[start of SUPPLIED ENTRIES]
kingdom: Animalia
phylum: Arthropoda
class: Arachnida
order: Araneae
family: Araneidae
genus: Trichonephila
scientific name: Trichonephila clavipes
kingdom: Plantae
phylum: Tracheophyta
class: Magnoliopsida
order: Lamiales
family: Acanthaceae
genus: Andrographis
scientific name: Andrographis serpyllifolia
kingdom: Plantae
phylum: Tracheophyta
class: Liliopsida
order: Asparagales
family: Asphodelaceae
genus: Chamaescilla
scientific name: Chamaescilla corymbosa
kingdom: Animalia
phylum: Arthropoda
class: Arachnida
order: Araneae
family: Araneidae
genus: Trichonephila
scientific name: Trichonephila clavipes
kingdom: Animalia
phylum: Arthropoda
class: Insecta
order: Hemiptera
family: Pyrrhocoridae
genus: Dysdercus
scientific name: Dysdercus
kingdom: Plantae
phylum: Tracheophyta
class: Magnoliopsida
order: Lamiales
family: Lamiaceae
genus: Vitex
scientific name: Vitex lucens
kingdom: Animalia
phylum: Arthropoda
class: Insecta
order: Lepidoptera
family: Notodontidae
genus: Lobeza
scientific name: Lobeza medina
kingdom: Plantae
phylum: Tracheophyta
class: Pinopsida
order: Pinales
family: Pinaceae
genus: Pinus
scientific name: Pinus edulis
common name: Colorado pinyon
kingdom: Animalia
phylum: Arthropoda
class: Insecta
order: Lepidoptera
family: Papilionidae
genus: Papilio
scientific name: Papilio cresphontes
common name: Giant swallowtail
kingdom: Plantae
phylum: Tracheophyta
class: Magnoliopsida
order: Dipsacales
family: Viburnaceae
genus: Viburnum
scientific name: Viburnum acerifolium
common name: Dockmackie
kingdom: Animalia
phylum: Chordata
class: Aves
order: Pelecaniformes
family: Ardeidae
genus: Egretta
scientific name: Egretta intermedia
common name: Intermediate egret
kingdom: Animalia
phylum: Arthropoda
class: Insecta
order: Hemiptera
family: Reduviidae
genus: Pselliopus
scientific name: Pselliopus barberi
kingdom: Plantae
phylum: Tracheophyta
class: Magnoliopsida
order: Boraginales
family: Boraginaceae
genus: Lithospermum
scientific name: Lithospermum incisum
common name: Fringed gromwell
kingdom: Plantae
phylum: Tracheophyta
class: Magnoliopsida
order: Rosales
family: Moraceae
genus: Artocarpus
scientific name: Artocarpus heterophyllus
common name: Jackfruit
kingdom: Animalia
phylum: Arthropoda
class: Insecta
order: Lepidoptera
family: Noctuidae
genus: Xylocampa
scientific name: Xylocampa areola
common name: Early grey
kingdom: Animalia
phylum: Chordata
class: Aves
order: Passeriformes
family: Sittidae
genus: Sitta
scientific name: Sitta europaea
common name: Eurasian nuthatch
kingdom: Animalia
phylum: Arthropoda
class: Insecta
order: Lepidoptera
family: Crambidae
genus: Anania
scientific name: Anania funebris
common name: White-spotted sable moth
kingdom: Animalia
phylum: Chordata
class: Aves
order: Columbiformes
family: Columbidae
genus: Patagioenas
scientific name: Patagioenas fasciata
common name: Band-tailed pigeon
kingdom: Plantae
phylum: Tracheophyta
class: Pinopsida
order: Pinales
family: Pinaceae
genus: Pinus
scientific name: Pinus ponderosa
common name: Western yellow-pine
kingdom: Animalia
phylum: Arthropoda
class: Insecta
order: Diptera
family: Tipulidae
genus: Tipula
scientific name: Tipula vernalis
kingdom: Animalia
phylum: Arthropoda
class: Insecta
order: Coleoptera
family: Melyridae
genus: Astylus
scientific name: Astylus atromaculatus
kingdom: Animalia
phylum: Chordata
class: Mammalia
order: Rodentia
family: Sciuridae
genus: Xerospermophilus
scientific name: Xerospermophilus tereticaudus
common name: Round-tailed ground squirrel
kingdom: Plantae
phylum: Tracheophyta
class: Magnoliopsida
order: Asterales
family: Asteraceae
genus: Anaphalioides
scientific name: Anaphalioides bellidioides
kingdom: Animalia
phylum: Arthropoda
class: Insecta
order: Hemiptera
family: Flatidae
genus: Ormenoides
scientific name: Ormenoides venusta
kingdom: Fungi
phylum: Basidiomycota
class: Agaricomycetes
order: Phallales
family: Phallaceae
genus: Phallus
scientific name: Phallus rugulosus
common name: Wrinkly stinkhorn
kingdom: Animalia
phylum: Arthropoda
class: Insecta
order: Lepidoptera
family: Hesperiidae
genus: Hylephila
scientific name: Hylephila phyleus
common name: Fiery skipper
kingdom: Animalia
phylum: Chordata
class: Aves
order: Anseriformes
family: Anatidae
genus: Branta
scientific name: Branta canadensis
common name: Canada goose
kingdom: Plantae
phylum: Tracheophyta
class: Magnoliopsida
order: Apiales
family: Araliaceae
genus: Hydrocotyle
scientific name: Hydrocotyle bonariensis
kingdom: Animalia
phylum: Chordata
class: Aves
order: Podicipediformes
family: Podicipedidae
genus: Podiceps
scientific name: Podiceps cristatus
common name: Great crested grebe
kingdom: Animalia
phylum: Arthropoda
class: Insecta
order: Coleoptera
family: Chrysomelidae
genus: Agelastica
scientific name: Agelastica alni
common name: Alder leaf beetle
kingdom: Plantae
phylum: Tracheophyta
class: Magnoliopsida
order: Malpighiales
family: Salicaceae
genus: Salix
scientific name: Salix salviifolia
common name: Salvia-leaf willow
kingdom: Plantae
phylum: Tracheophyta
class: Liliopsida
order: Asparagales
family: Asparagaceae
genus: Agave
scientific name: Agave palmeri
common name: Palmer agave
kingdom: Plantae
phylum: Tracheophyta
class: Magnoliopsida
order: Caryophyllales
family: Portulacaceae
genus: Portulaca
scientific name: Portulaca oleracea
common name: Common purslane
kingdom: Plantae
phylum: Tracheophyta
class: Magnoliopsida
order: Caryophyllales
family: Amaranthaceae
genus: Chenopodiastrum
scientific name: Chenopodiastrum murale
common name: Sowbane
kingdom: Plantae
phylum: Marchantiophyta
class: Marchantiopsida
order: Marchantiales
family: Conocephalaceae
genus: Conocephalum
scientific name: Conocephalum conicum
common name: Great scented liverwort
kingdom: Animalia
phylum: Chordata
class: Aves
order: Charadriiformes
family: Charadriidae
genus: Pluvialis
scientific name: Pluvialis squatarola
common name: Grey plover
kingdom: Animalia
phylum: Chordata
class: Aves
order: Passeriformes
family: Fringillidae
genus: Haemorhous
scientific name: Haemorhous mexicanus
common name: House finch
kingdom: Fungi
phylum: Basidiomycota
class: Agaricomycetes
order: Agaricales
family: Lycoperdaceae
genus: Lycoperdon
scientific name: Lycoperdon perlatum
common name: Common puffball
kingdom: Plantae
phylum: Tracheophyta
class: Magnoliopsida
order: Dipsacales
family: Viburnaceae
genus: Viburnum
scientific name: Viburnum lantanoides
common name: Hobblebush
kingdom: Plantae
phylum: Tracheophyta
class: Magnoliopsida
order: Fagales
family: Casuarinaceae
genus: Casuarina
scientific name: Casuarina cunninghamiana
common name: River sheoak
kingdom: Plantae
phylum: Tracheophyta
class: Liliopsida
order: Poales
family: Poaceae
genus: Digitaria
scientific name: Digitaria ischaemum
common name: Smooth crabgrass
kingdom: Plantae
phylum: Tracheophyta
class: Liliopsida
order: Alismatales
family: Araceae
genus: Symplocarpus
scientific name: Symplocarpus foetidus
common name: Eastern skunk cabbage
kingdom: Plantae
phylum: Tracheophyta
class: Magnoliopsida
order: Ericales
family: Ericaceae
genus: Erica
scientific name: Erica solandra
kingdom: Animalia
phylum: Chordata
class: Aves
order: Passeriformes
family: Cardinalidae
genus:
[end of SUPPLIED ENTRIES]
EXERCISE DESCRIPTION
Give everything from the line containing "common name: Wrinkly stinkhorn" down to the line containing "family: Araliaceae", both lines included, with "phylum" swapped for "division" and nothing else changed.

REPLY TO THE TASK
common name: Wrinkly stinkhorn
kingdom: Animalia
division: Arthropoda
class: Insecta
order: Lepidoptera
family: Hesperiidae
genus: Hylephila
scientific name: Hylephila phyleus
common name: Fiery skipper
kingdom: Animalia
division: Chordata
class: Aves
order: Anseriformes
family: Anatidae
genus: Branta
scientific name: Branta canadensis
common name: Canada goose
kingdom: Plantae
division: Tracheophyta
class: Magnoliopsida
order: Apiales
family: Araliaceae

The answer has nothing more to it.